The Mexican Navy on Wednesday announced that its personnel had seized around 1,600 kilograms of cocaine from a vessel on the open sea southwest of Acapulco, Guerrero.
The Ministry of the Navy (SEMAR) and other federal security authorities said in a statement that Navy personnel performing Coast Guard functions off Mexico’s Pacific coast seized 54 packages containing a total of 1,600 packages of cocaine.

The cocaine-carrying vessel was located during “maritime and aerial patrols to maintain the rule of law,” according to the SEMAR statement.
Navy vessels and aircraft were monitoring known drug trafficking routes, the ministry said.
SEMAR said that the seizure was “part of the actions to prevent illicit substances reaching the streets.”
No arrests were reported. The confiscated cocaine was turned over to the “appropriate authority,” SEMAR said.
With the latest seizure, more than 48 metric tons of cocaine have now been confiscated since President Claudia Sheinbaum took office on Oct. 1, 2024, according to security authorities.
The confiscations of the drug have stopped around 3.2 billion “doses” of cocaine from reaching the “hands of young people,” SEMAR said.

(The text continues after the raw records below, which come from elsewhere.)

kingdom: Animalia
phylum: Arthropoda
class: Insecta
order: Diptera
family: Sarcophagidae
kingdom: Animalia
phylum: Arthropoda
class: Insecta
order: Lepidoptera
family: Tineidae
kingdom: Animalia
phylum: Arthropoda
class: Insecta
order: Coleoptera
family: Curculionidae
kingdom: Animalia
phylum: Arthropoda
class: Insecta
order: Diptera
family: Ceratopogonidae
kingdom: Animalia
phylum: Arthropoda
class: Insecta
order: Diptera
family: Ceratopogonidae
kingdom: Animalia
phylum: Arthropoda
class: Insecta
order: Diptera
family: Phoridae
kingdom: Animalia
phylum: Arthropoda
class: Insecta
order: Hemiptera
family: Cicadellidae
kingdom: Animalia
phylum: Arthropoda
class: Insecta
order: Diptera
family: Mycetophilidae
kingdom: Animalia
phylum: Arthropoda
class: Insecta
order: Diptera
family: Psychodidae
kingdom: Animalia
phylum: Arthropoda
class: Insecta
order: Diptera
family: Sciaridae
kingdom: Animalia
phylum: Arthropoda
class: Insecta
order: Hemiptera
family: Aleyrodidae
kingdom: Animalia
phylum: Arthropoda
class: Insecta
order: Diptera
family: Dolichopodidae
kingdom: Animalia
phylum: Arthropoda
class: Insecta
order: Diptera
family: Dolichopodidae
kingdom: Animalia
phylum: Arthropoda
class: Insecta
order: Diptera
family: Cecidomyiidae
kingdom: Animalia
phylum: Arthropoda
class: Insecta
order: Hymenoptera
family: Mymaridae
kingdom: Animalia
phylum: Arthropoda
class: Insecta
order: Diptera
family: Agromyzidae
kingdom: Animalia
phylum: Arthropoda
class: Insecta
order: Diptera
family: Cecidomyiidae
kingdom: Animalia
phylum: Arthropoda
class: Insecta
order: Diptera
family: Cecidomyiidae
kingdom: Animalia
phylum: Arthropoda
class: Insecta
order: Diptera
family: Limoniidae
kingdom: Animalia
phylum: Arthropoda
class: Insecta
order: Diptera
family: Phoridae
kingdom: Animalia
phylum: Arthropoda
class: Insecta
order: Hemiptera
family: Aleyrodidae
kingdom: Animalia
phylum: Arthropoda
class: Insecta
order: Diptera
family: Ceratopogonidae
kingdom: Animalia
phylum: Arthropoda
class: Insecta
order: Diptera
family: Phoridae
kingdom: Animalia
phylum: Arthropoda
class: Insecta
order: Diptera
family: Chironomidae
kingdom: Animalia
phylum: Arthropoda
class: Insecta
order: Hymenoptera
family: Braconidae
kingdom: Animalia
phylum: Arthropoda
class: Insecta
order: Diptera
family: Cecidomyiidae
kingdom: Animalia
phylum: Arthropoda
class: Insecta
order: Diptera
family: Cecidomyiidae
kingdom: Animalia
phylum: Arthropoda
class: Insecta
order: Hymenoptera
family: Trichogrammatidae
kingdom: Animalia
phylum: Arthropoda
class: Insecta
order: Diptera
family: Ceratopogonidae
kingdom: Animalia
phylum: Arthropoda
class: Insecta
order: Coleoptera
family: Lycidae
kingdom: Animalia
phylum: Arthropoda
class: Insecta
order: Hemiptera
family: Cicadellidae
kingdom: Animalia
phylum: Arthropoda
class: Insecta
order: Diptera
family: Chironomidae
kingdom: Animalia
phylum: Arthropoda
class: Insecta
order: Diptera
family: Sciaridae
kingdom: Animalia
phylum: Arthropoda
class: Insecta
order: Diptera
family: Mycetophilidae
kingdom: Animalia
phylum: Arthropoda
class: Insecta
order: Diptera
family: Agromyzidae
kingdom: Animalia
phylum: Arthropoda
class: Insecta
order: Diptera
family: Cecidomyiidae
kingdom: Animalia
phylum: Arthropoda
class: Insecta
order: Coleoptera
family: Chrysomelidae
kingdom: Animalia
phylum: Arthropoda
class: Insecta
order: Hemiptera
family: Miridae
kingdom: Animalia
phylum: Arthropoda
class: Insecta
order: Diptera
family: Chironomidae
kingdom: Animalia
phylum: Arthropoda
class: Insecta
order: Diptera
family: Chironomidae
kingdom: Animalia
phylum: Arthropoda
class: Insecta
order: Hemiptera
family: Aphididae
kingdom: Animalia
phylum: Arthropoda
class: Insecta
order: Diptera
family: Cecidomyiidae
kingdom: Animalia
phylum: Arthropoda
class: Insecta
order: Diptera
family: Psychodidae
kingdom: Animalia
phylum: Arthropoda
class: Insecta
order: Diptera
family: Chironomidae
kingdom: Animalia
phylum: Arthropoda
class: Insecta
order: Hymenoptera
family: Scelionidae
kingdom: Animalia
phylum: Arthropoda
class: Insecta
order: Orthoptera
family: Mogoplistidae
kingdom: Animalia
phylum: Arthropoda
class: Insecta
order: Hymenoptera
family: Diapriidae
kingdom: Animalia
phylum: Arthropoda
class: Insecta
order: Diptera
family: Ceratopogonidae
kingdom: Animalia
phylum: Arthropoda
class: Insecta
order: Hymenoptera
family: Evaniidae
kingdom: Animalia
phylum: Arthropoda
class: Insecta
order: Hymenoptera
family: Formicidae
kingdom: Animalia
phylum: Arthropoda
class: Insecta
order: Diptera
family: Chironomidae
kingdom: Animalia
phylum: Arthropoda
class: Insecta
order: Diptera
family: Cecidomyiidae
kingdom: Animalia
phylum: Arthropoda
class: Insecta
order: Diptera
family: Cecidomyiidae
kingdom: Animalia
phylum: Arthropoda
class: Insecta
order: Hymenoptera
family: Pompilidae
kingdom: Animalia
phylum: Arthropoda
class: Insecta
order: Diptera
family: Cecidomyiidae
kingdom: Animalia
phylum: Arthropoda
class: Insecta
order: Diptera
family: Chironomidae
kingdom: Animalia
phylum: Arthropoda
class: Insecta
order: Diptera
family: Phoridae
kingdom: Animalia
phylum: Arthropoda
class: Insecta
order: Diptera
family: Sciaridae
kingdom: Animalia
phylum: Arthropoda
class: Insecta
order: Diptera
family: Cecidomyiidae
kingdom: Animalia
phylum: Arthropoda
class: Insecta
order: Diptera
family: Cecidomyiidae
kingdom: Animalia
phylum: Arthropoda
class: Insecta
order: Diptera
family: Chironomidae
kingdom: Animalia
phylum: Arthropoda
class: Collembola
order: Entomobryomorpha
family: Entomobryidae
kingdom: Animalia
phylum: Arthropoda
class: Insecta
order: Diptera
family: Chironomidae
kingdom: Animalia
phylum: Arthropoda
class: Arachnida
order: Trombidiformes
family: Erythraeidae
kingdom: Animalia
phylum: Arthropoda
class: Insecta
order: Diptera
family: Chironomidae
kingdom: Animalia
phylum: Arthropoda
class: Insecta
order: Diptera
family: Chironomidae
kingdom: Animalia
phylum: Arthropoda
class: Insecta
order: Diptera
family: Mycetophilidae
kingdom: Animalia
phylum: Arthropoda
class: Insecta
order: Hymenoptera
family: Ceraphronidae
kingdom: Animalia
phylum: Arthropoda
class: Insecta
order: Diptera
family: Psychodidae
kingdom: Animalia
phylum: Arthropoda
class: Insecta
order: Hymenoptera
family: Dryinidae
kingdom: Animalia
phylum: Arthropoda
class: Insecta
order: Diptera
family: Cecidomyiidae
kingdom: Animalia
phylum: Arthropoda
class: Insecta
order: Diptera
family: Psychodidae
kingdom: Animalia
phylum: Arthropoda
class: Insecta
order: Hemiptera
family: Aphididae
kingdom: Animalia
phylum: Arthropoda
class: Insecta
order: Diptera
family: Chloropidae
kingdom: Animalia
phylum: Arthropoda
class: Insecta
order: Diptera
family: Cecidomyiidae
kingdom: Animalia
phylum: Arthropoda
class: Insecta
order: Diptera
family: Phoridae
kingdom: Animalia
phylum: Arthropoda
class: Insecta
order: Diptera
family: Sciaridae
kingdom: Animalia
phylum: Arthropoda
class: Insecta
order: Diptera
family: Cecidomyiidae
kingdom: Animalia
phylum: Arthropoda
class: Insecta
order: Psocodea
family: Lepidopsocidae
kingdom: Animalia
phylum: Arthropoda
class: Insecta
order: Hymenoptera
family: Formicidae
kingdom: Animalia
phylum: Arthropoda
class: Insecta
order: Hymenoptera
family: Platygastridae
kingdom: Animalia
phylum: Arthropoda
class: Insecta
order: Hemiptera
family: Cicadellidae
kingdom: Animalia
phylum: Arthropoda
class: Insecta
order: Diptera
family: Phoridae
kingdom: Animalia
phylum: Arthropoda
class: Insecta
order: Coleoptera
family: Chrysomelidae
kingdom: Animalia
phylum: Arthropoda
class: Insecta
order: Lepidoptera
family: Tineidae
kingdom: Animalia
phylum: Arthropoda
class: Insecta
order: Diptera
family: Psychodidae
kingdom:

It also said that the economic impact of the seizures on criminal groups was 371.8 billion pesos (US $20.06 billion).
Mexican cartels ship large quantities of narcotics, including cocaine, to the United States, the world’s largest market for illicit drugs.
In its 2025 National Drug Threat Assessment report, the U.S. Drug Enforcement Administration said that “Colombia remains the primary source country for cocaine entering the United States, followed by Peru and Bolivia.
“Mexico-based cartels obtain multi-ton cocaine shipments from South America and smuggle it via sea, air, or overland to Mexico, Central America, and the Caribbean for subsequent movement into the United States,” the DEA said.
245 metric tons of drugs seized in 11 months
Earlier this week, federal Security Minister Omar García Harfuch said that authorities had seized 245 metric tons of drugs since the current government took office last October.
He told Sheinbaum’s Tuesday morning press conference that the amount included more than 3.6 million fentanyl pills.

García Harfuch also said that the Mexican Army and Navy have shut down 1,400 methamphetamine laboratories in the past 11 months.
“As a result, millions of doses of drugs have been kept off the streets, and hundreds of millions of pesos have been prevented from reaching organized crime,” he said.
The Mexican government has come under intense pressure from its U.S. counterpart to do more to combat drug cartels and stop the northward flow of narcotics.
So-called “fentanyl tariffs” that U.S. President Donald Trump imposed in March remain in effect. They target imports from Mexico that don’t comply with the rules of the USMCA free trade pact.